Attualità - 08 marzo 2026, 07:30

L'Astigiano celebra la Giornata della donna tra cultura e impegno

Dalle piazze ai teatri, tutte le iniziative previste nel corso della giornata sul territorio

Un'immagine relativa l'edizione 2025 dell'iniziativa solidale organizzata da Non Una Di Meno

L'intero territorio Astigiano si mobilita per onorare la Giornata internazionale della donna. Attraverso una fitta rete di appuntamenti che spaziano dalla memoria storica alla rivendicazione sociale, la comunità è chiamata a partecipare a un percorso collettivo di riflessione sulla parità di genere e sui diritti.

La mattinata tra memoria e tradizione

Le celebrazioni iniziano stamattina alle 10.30 presso il Circolo Nosenzo di Asti. L'Unione Italiana dei Ciechi e degli Ipovedenti promuove un incontro speciale per ricordare Esperinda Cirio, figura centrale nella storia dell’associazione fin dalla sua fondazione nel 1946. Durante l'evento verrà proposta una prosa biografica e una poesia composta dalla socia Edda Zanta, accompagnate dai canti del trio Le Note Rosa.

#### [Dati in esame]

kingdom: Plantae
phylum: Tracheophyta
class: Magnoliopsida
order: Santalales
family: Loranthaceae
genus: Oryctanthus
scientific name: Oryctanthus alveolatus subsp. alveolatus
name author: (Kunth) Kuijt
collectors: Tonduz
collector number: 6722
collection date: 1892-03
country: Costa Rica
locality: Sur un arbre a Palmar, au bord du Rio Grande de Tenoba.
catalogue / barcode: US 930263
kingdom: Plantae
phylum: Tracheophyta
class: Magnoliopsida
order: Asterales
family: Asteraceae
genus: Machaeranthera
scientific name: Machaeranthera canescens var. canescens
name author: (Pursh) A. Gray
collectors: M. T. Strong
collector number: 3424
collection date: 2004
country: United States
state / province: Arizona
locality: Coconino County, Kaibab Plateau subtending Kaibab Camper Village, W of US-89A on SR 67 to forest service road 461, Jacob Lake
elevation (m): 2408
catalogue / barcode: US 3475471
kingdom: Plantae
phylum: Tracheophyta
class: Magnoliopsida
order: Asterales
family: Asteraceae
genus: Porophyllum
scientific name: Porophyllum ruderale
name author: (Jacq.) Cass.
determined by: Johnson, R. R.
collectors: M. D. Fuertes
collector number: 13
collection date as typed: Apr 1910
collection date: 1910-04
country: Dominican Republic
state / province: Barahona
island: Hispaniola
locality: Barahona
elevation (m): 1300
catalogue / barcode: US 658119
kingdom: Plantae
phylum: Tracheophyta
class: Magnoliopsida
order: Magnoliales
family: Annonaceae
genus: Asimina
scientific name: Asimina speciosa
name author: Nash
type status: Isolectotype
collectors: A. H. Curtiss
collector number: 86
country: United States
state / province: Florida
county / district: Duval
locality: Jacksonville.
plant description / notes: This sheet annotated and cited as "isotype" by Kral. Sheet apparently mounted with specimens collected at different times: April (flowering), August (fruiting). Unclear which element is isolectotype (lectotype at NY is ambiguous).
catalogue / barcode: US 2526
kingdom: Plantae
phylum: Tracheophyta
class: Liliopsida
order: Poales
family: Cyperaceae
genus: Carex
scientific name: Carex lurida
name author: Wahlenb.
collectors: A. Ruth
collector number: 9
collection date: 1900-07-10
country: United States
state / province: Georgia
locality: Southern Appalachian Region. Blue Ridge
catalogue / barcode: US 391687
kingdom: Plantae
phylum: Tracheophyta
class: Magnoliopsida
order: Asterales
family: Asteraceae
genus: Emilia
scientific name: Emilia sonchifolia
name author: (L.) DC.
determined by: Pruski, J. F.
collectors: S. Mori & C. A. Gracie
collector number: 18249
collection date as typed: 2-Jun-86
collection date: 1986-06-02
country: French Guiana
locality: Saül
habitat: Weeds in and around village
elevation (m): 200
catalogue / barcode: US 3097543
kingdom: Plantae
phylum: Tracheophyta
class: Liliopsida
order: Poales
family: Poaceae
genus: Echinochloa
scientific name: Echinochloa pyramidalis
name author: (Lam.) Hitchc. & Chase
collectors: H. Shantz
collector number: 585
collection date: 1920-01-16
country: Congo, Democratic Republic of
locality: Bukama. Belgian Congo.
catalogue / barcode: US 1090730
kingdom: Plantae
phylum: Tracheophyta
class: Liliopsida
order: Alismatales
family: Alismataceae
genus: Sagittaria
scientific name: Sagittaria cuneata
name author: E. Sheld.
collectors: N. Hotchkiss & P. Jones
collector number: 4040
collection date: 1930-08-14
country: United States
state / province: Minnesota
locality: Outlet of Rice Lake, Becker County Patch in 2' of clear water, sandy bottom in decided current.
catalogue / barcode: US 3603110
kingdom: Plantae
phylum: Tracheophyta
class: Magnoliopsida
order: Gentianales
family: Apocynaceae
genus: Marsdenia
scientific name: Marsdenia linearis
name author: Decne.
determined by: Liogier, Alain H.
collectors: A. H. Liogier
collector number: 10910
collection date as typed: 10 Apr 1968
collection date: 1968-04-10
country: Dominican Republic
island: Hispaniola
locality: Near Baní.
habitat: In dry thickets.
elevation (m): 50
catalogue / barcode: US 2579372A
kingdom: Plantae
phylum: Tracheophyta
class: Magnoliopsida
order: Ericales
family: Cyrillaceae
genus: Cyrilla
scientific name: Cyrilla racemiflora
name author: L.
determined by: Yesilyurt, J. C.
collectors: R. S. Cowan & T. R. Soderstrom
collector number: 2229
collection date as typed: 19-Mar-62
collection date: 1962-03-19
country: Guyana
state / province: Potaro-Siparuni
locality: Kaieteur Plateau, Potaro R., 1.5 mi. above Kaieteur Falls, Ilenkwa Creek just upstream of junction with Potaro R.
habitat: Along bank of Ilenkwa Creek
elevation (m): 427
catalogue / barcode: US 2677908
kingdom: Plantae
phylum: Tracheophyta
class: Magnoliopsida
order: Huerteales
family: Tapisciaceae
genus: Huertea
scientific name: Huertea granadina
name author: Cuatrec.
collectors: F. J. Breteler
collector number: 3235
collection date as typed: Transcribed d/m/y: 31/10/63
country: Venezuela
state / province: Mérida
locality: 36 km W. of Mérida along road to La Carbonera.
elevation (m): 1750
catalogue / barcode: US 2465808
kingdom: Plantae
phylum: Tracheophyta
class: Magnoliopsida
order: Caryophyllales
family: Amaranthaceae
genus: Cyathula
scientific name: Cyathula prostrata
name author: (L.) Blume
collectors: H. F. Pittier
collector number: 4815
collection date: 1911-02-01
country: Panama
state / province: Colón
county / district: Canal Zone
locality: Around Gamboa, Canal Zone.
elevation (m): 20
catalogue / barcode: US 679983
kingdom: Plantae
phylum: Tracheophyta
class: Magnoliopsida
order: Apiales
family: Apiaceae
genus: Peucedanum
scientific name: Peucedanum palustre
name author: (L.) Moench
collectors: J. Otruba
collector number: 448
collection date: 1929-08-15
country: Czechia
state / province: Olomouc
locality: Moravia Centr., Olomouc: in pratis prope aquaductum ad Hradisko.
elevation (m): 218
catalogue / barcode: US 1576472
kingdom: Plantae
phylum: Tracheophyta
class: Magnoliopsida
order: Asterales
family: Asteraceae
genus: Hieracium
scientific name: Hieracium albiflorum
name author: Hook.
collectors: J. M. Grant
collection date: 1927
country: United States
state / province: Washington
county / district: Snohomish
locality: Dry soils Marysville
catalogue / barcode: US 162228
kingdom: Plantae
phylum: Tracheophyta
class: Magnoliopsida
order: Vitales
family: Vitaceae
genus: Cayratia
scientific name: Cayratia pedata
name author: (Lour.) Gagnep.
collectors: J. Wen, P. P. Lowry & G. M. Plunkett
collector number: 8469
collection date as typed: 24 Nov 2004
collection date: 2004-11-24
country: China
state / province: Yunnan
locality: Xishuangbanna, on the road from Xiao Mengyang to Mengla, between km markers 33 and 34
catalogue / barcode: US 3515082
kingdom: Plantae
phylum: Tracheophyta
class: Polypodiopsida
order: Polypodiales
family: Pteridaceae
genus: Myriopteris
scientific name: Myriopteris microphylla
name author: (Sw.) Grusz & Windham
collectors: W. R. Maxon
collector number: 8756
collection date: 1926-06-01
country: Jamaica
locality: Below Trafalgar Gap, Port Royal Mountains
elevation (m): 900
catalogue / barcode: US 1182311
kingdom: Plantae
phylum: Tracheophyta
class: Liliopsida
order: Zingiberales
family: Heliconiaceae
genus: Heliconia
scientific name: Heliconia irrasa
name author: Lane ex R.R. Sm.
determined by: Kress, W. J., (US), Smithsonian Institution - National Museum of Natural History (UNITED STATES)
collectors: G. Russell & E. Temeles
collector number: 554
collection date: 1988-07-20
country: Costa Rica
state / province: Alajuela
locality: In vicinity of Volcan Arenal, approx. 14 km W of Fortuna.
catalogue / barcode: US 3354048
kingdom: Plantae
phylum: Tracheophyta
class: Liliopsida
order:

#### [Consegna]
Come prosegue l'articolo sulle celebrazioni della Giornata della donna nell'Astigiano? Scrivine il seguito, partendo subito dopo l'ultima frase riportata.

#### [Risposta]
Pomeriggio di mobilitazione e cultura in città

Oggi pomeriggio il cuore di Asti diventa teatro della mobilitazione del collettivo Non Una Di Meno. Il programma prevede l'apertura di laboratori tematici in piazza Statuto a partire dalle 15, seguiti alle 18 dal corteo cittadino. Al centro della manifestazione restano i temi della lotta alla violenza patriarcale e la richiesta di un lavoro equamente retribuito, ribadendo con forza che "solo sì è sì", in netta contrapposizione a politiche definite dalle attiviste come retrograde.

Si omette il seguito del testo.